This dark-haired man with his striking ginger beard is said to be an ancestor of Count Lupi of Bergamo. The picture is typical of Moroni’s bust-length portraits of the 1560s. The sitter’s body, truncated by a marble parapet, is turned at a sharp angle to us and his eyes meet ours with a direct, attentive gaze. Moroni has used a very limited palette of repeated colours to tie the composition together and to focus our attention on the face.
The parapet seems to have been an afterthought: it is painted over the clothes. The Latin inscription, ’so long as breath controls my being', comes from Book IV of Virgil’s Aeneid. Aeneas must leave Queen Dido but he utters these words to affirm that he will never forget his love for her. Moroni’s inscription may be a declaration of undying love, a token of loyalty or even an affirmation of religious faith.
We do not know the identity of this dark-haired man with his striking ginger beard, although he has been said to be an ancestor of Count Lupi of Bergamo, from whom the painting was bought in 1865. The picture is typical of Moroni’s bust-length portraits of the 1560s. The sitter’s body is turned at a sharp angle to us and his eyes meet ours with a direct, attentive gaze.
Moroni has used a very limited palette of colours to focus our attention on the sitter’s face and to tie elements of the composition together. The black of the satin doublet and in the sitter’s hair is repeated in the inscription, the ginger of his beard is echoed in the rusty veins in the marble parapet, and the green-grey background is the same colour as his eyes. Red has been used for the shadows in the ear and the nostrils, which is also characteristic of Moroni’s earlier work.
As in many of Moroni’s portraits, the upper edge of the picture was originally just above the sitter’s head – a three centimetre strip of canvas was added in the nineteenth century to create more space.

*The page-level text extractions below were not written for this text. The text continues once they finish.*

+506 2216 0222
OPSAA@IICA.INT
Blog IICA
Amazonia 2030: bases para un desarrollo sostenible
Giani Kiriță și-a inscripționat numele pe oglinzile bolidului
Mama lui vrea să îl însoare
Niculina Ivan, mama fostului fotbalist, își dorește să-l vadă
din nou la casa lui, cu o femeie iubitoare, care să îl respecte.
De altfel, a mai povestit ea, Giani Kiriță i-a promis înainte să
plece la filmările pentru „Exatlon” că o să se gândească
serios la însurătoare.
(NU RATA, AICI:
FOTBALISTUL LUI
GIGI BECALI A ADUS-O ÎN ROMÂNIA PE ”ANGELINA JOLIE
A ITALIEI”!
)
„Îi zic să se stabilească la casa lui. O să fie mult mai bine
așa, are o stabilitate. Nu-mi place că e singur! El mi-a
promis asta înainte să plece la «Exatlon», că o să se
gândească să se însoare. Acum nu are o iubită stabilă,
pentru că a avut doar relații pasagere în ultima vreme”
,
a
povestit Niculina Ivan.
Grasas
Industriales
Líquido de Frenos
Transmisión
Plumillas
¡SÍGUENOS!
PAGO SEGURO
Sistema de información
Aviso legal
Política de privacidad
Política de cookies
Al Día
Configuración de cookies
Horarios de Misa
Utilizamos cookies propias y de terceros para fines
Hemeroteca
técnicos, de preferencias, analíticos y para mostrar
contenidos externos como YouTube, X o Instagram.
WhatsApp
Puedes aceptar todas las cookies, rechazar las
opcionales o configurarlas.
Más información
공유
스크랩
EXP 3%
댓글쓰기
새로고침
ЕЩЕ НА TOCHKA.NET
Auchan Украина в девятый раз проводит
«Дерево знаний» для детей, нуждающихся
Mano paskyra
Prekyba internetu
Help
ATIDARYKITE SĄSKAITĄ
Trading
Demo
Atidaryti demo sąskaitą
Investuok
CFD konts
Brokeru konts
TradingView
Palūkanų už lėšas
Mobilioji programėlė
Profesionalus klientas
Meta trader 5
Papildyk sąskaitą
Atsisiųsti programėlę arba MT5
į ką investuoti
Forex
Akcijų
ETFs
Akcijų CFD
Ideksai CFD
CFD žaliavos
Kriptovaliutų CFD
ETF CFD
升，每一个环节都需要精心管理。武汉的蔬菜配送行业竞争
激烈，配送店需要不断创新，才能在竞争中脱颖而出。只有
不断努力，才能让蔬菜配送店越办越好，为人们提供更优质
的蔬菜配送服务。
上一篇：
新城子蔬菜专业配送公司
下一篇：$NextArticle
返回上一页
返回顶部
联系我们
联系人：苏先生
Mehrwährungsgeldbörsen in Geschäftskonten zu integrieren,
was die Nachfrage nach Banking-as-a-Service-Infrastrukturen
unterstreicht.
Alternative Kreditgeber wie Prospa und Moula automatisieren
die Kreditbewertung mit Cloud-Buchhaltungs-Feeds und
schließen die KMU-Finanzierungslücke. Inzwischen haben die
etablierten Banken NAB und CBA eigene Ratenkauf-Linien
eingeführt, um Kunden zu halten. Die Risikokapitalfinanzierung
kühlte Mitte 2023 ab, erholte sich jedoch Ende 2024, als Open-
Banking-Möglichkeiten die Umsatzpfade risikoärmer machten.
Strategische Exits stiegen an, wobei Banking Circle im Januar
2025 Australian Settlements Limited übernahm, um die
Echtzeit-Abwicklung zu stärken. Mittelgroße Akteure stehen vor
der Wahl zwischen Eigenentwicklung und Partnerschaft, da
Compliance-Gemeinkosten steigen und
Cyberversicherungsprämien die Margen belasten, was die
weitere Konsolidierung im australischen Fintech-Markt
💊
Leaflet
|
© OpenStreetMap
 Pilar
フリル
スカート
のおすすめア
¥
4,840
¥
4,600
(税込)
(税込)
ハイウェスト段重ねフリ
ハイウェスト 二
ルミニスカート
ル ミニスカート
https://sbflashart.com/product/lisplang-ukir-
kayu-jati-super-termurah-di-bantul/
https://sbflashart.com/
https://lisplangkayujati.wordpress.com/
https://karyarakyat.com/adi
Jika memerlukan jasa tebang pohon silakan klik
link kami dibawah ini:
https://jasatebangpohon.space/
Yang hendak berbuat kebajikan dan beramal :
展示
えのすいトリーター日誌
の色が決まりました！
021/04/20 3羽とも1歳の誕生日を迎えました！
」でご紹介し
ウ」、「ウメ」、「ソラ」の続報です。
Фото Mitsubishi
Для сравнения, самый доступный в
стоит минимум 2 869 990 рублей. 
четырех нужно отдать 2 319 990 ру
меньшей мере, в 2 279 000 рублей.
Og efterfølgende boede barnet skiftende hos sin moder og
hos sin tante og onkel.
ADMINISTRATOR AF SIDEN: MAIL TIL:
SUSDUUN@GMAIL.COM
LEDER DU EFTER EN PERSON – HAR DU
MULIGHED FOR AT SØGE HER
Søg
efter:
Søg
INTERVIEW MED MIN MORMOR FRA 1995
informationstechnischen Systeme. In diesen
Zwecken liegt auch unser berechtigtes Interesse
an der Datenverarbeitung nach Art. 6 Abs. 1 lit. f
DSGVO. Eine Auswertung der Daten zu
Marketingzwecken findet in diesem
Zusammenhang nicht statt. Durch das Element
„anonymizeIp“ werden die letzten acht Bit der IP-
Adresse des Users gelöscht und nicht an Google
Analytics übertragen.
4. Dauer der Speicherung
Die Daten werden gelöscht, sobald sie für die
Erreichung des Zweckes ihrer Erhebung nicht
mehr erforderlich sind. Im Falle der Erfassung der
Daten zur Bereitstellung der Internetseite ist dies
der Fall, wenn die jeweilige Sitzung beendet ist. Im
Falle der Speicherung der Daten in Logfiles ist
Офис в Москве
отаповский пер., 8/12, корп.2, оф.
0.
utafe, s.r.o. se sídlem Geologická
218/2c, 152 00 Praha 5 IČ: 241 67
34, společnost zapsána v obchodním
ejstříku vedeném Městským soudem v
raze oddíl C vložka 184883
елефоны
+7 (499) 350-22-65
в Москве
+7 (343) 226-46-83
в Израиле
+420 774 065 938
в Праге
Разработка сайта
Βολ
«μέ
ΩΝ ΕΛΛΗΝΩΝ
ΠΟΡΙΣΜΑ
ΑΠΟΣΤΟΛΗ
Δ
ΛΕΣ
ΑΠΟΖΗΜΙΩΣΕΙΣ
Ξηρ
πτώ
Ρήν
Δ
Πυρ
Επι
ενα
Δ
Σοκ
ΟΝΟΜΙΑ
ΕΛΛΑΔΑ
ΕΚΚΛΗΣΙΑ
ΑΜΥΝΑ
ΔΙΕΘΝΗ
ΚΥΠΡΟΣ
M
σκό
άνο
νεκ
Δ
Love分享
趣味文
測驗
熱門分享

The torso has been truncated by the addition of a marble parapet on which a Latin motto is inscribed. The composition here is a little unsatisfactory because the sitter’s right shoulder does not project sufficiently and his back has an exaggerated slope. This would have been less apparent before Moroni added the parapet. The cut of the collar and jacket are similar to Moroni’s half-length portrait known as the ‘Poeta Sconosciuto’ (Unknown Poet) dated 1560, now in the Pinacoteca Tosio Martinengo, Brescia.
The parapet seems to have been an afterthought: it is painted over the clothes. As the paint has become translucent with age, it is evident that the final two words of the Latin inscription were originally written in reverse order. The inscription comes from Book IV of Virgil’s Aeneid and translates as ’so long as breath controls my being'. The gods have ordained that Aeneas must leave Queen Dido but he utters these words to affirm that he will never forget his love for her. It’s not known why Moroni chose to add these words to this portrait. They might be a declaration of undying love or a token of loyalty in a more general sense. They may even be an affirmation of religious faith – they appear on a Milanese portrait medal of the same period surrounding a figure of Religion (British Museum, London). The note of the man’s age as 30 (ANNOR XXX) is a later addition; we do not know on which basis it was made.
Moroni frequently included inscriptions in his paintings and similar ones appear in three of his bust portraits now in the Accademia Carrara, Bergamo. In the portrait of Paolo Vidoni Cedrelli, dated 1576, the parapet is painted on top of the sitter’s clothes, as here.